▸ **Data supplied**
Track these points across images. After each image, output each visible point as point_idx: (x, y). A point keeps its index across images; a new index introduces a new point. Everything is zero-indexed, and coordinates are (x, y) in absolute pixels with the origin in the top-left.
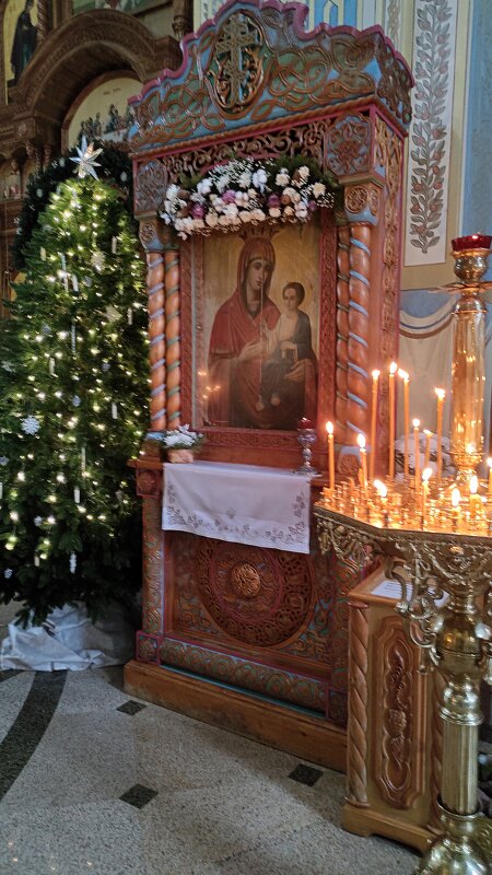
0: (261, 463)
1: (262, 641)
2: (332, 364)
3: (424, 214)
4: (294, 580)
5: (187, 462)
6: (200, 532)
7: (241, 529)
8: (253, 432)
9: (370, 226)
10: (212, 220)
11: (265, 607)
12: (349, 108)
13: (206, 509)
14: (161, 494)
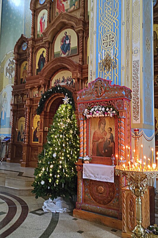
0: (103, 164)
1: (104, 204)
2: (118, 144)
3: (136, 113)
4: (111, 189)
5: (88, 163)
6: (91, 178)
7: (100, 177)
8: (102, 157)
9: (124, 119)
10: (94, 116)
11: (105, 195)
12: (119, 99)
13: (92, 173)
14: (82, 170)
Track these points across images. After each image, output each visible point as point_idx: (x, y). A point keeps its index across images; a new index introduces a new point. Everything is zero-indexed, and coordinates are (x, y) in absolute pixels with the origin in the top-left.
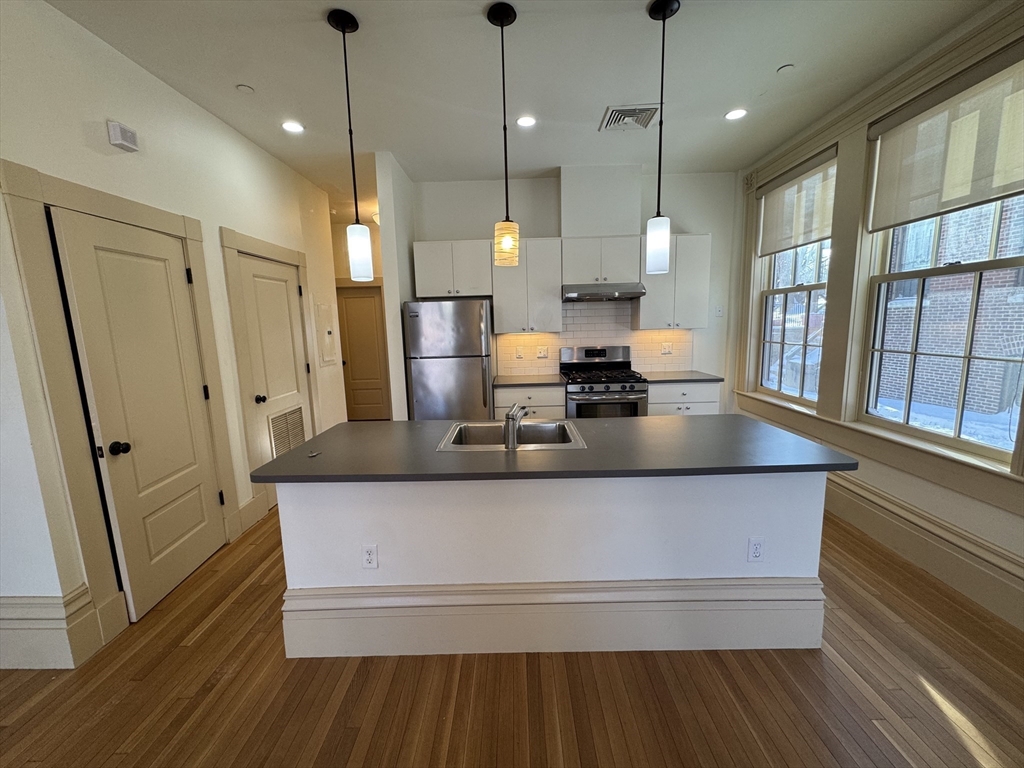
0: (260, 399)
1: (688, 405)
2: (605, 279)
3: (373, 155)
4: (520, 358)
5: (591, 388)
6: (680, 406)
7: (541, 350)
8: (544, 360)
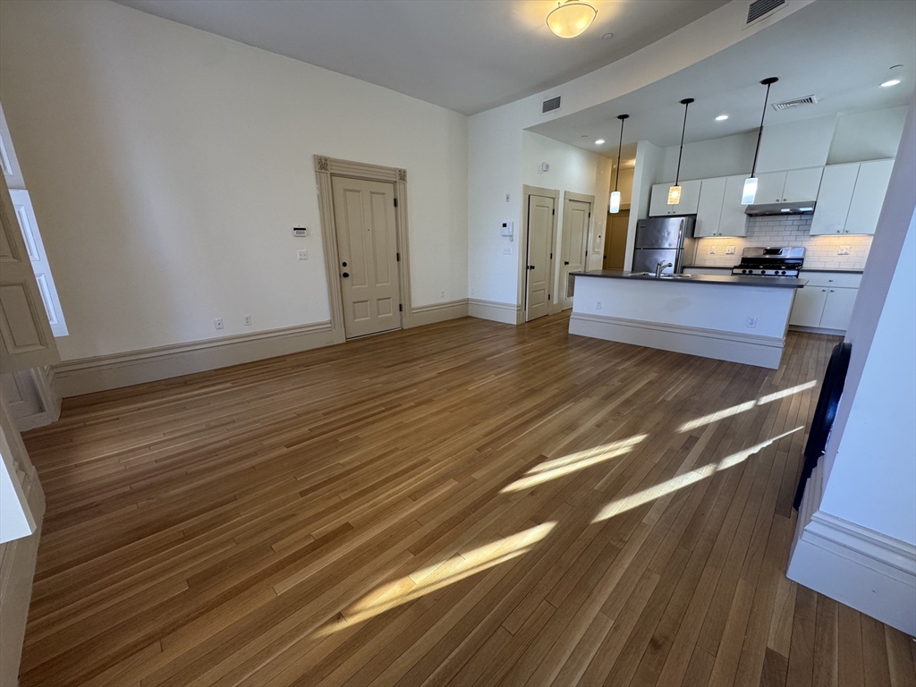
0: (566, 263)
1: (833, 289)
2: (785, 200)
3: (636, 144)
4: (712, 253)
5: (751, 272)
6: (824, 289)
7: (730, 249)
8: (730, 256)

▸ **Aim of the task**
Only the lines from the first line of the listing above through the line with "2: (605, 279)" should be set down, exactly and without pictures.

▸ **Response to this task**
Track these points across images. After each image, output each visible point as point_idx: (x, y). A point keeps its index across images; a new index introduces a new point. Everything is zero-indexed, and coordinates are (x, y) in absolute pixels with the origin in the top-left.
0: (261, 463)
1: (262, 641)
2: (332, 364)
3: (424, 214)
4: (294, 580)
5: (187, 462)
6: (200, 532)
7: (241, 529)
8: (253, 432)
9: (370, 226)
10: (212, 220)
11: (265, 607)
12: (349, 108)
13: (206, 509)
14: (161, 494)
0: (103, 164)
1: (104, 204)
2: (118, 144)
3: (136, 113)
4: (111, 189)
5: (88, 163)
6: (91, 178)
7: (100, 177)
8: (102, 157)
9: (124, 119)
10: (94, 116)
11: (105, 195)
12: (119, 99)
13: (92, 173)
14: (82, 170)
Track these points across images. After each image, output each visible point as point_idx: (x, y). A point keeps its index across images; a new index introduces a new point. Everything is zero-indexed, and coordinates are (x, y) in absolute pixels with the origin in the top-left.
0: (260, 399)
1: (688, 405)
2: (605, 279)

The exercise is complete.